Although the study of DNA methylation from saliva samples shows a different composition of cell types, there is evidence that they are a better choice for the study of DNA methylation in psychiatric disorders compared to blood samples [73]. In fact, saliva reflects methylation levels in the brain to a greater extent than blood [74]. Moreover, saliva sampling is a much more convenient, non-invasive, and safe method for biomarker testing, especially in studies recruiting large samples of patients with psychopathology [73,75].

In addition, the univariate nature of the comparisons between clusters with respect to the environmental and biological predictors under consideration limits our understanding of any interactions between these factors, which should be further investigated in future studies. Another potential limitation is that it was not possible to examine the relationship between childhood diagnoses and the presence of psychopathology during adolescence, nor with parental psychopathology or parenting style.

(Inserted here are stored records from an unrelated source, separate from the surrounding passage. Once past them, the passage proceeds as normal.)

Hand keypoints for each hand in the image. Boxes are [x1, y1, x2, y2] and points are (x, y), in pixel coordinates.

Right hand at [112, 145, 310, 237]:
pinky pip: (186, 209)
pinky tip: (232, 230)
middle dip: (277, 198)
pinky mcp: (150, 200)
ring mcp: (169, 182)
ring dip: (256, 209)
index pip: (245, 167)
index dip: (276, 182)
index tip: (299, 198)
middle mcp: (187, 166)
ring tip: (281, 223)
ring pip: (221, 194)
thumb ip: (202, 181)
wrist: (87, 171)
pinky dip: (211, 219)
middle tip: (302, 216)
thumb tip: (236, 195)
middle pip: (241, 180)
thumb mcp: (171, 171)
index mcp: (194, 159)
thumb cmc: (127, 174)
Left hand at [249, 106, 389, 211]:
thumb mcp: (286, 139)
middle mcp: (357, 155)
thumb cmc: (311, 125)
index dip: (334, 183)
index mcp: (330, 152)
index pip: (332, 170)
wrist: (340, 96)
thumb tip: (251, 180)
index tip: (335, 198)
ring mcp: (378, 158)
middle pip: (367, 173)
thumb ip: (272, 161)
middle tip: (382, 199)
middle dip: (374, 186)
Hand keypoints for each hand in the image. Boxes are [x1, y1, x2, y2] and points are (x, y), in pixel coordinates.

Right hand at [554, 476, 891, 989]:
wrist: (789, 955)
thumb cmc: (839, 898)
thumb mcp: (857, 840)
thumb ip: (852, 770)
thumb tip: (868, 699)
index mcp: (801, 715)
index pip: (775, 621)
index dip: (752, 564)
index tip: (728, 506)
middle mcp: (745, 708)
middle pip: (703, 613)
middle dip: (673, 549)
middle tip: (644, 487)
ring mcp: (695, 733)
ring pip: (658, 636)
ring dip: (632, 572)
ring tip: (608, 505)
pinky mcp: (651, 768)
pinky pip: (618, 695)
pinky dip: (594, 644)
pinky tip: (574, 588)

Furthermore, despite their essential role in psychiatric research, candidate gene studies frequently lack reproducibility. This is primarily attributed to limitations such as small sample sizes or the occurrence of false-positive results [76].

5. Conclusions

In this paper, two subgroups of adolescents were identified in a clinically referred sample of children who were characterized by relatively “high” and “low” levels of psychopathology, regardless of their categorical clinical diagnosis. Participants in the HIGH cluster were more likely to experience perinatal negative events than those in the LOW cluster. The HIGH cluster is also characterized by particular methylation patterns of IGF2, BDNF, and OXTR. Overall, these findings confirm the existence of a strong association between early adverse events, DNA methylation, and the presence of psychopathology in adolescence.